Little hapless plague! She had more goodness and patience shown her
than she deserved, I fear.



'HAWORTH, _July_ 26_th_, 1852.

'DEAR ELLEN,--I should not have written to you to-day by choice.
Lately I have again been harassed with headache--the heavy electric
atmosphere oppresses me much, yet I am less miserable just now than I
was a little while ago. A severe shock came upon me about papa. He
was suddenly attacked with acute inflammation of the eye. Mr.
Ruddock was sent for; and after he had examined him, he called me
into another room, and said papa's pulse was bounding at 150 per
minute, that there was a strong pressure of blood upon the brain,
that, in short, the symptoms were decidedly apoplectic.

'Active measures were immediately taken. By the next day the pulse
was reduced to ninety. Thank God he is now better, though not well.
The eye is a good deal inflamed. He does not know his state. To
tell him he had been in danger of apoplexy would almost be to kill
him at once--it would increase the rush to the brain and perhaps
bring about rupture. He is kept very quiet.

'Dear Nell, you will excuse a short note. Write again soon.

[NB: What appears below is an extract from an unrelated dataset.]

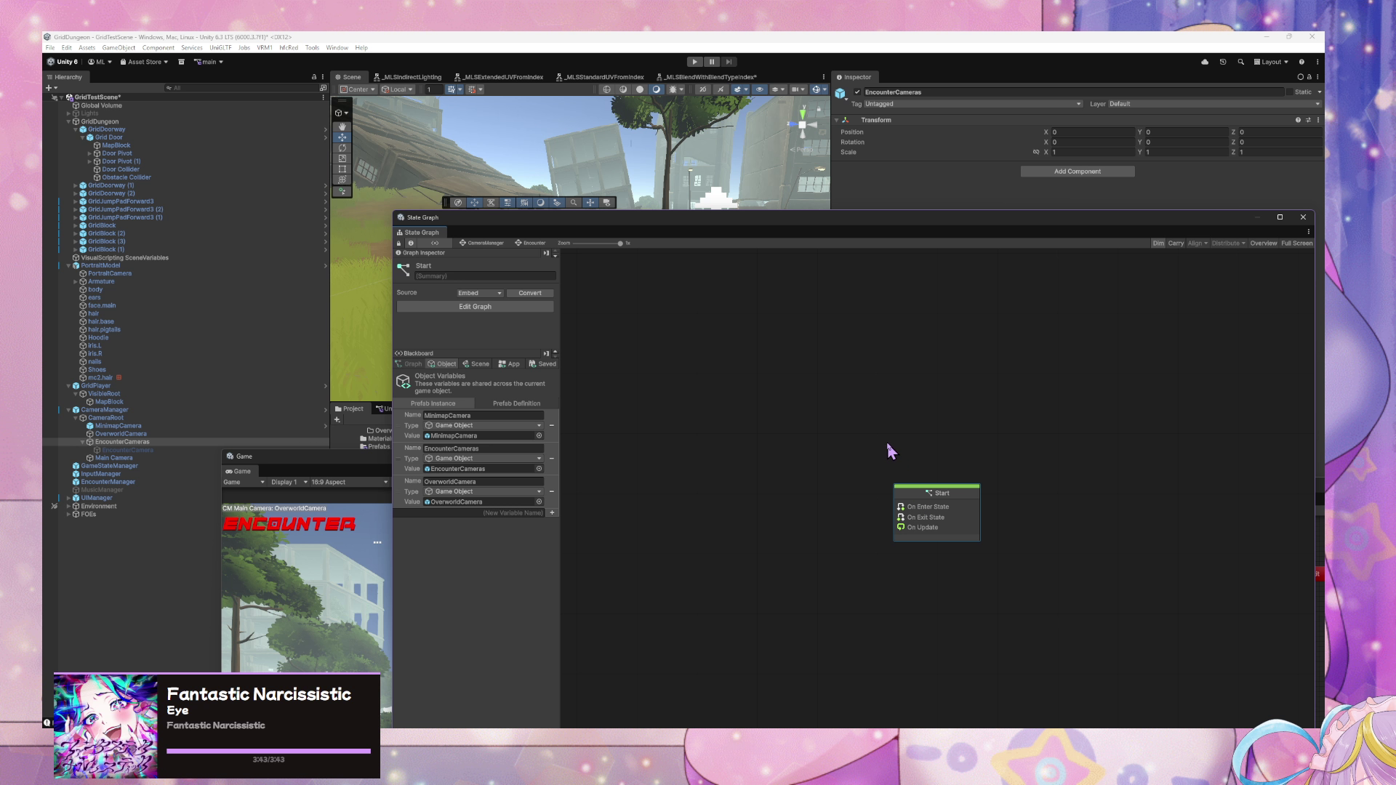
left_click_drag(880, 442, 848, 426, "ctrl")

Tell me
all concerning yourself that can relieve you.--Yours faithfully,

'C. B.'


'_August_ 3_rd_, 1852.

'DEAR ELLEN,--I write a line to say that papa is now considered out
of danger. His progress to health is not without relapse, but I
think he gains ground, if slowly, surely. Mr. Ruddock says the
seizure was quite of an apoplectic character; there was a partial
paralysis for two days, but the mind remained clear, in spite of a
high degree of nervous irritation. One eye still remains inflamed,
and papa is weak, but all muscular affection is gone, and the pulse
is accurate. One cannot be too thankful that papa's sight is yet
spared--it was the fear of losing that which chiefly distressed him.

'With best wishes for yourself, dear Ellen,--I am, yours faithfully,


'My headaches are better. I have needed no help, but I thank you
sincerely for your kind offers.'


'HAWORTH, _August_ 12_th_, 1852.

'DEAR ELLEN,--Papa has varied occasionally since I wrote to you last.
Monday was a very bad day, his spirits sunk painfully. Tuesday and
yesterday, however, were much better, and to-day he seems wonderfully
well. The prostration of spirits which accompanies anything like a
relapse is almost the most difficult point to manage. Dear Nell, you
are tenderly kind in offering your society; but rest very tranquil
where you are; be fully assured that it is not now, nor under present
circumstances, that I feel the lack either of society or occupation;
my time is pretty well filled up, and my thoughts appropriated.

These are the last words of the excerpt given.